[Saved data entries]
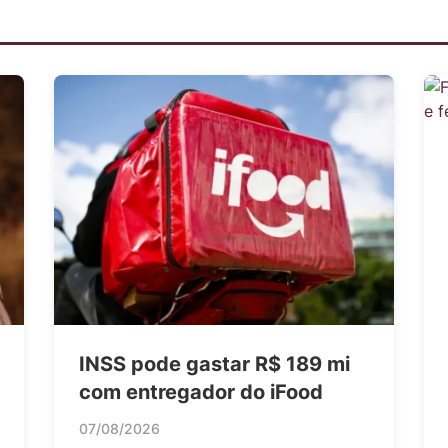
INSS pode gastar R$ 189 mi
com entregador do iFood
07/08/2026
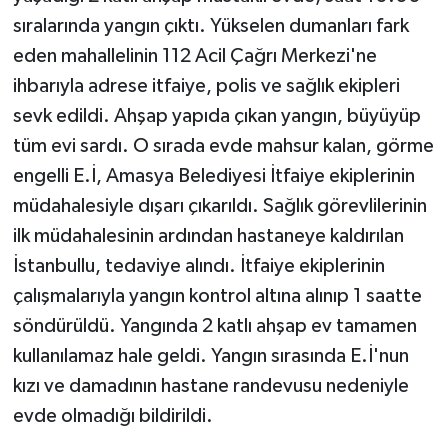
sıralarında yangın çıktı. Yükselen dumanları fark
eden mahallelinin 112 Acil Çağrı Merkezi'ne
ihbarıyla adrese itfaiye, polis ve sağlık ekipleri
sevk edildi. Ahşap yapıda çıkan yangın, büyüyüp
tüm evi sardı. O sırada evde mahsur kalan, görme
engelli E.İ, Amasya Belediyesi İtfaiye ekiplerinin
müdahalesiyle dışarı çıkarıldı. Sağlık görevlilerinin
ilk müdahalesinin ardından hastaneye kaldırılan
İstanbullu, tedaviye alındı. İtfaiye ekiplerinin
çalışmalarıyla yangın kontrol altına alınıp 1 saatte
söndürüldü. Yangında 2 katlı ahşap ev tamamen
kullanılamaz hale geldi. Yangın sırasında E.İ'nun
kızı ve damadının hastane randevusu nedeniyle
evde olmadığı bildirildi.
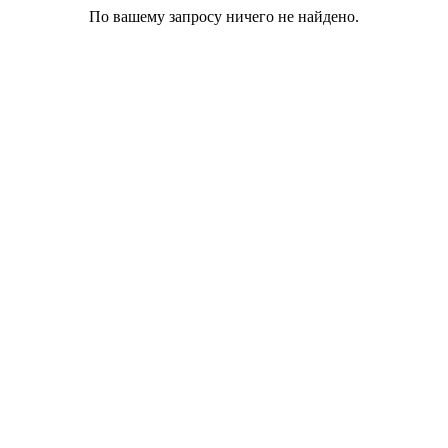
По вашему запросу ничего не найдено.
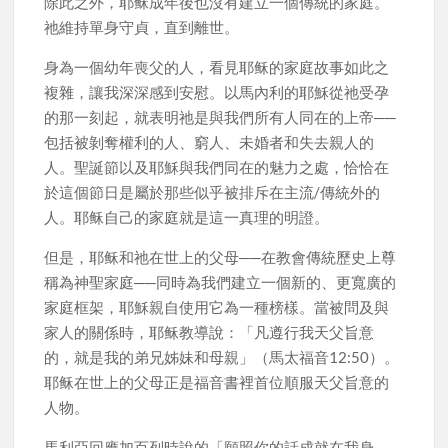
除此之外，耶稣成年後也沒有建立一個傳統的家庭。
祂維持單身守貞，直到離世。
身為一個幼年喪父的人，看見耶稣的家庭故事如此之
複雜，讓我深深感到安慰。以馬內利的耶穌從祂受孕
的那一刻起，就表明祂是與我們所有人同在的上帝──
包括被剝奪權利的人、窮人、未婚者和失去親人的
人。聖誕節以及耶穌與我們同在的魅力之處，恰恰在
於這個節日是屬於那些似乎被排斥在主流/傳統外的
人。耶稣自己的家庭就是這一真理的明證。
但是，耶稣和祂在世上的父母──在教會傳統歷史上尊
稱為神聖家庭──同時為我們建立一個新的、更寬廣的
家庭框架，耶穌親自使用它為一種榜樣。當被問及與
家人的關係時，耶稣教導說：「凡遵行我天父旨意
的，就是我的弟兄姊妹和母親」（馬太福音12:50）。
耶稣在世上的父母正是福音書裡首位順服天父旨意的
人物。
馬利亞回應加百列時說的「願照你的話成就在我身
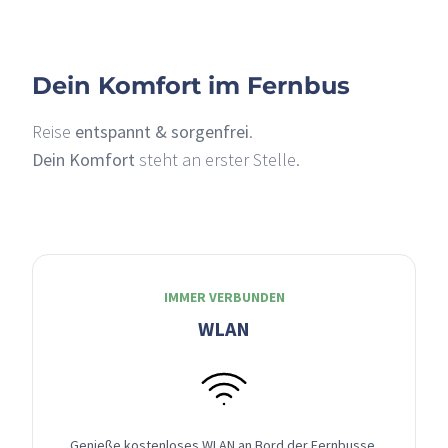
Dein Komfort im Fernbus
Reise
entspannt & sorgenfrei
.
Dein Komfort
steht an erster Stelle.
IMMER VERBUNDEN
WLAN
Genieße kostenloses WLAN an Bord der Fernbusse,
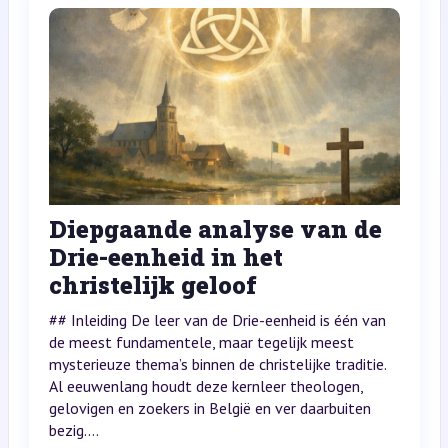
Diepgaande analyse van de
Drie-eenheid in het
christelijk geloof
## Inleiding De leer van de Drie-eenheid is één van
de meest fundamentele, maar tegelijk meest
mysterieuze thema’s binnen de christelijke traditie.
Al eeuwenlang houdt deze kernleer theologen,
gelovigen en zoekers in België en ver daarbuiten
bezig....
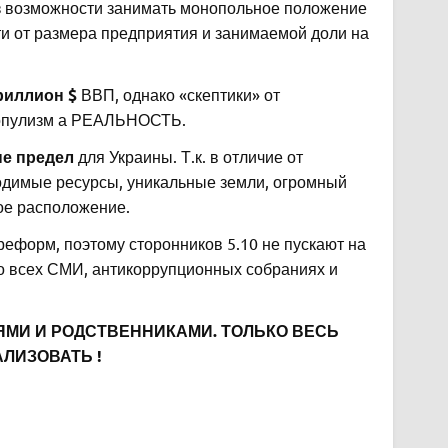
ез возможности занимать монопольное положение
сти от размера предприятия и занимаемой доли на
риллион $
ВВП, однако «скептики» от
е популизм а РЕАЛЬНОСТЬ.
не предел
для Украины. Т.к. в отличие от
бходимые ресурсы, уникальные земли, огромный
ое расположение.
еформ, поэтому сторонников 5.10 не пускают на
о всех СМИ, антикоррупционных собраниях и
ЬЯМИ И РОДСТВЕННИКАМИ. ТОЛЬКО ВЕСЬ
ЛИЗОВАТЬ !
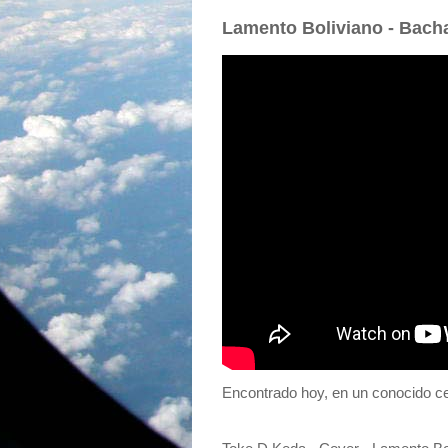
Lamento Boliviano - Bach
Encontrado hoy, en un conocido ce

> _DIRECTIVE_:
Write out again, exactly, each line from the one containing "сти от размера" through the last line of the entries, and omit every picture.

> _THE ANSWER_:
сти от размера предприятия и занимаемой доли на
риллион $
ВВП, однако «скептики» от
е популизм а РЕАЛЬНОСТЬ.
не предел
для Украины. Т.к. в отличие от
бходимые ресурсы, уникальные земли, огромный
ое расположение.
еформ, поэтому сторонников 5.10 не пускают на
о всех СМИ, антикоррупционных собраниях и
ЬЯМИ И РОДСТВЕННИКАМИ. ТОЛЬКО ВЕСЬ
ЛИЗОВАТЬ !
Lamento Boliviano - Bach
Encontrado hoy, en un conocido ce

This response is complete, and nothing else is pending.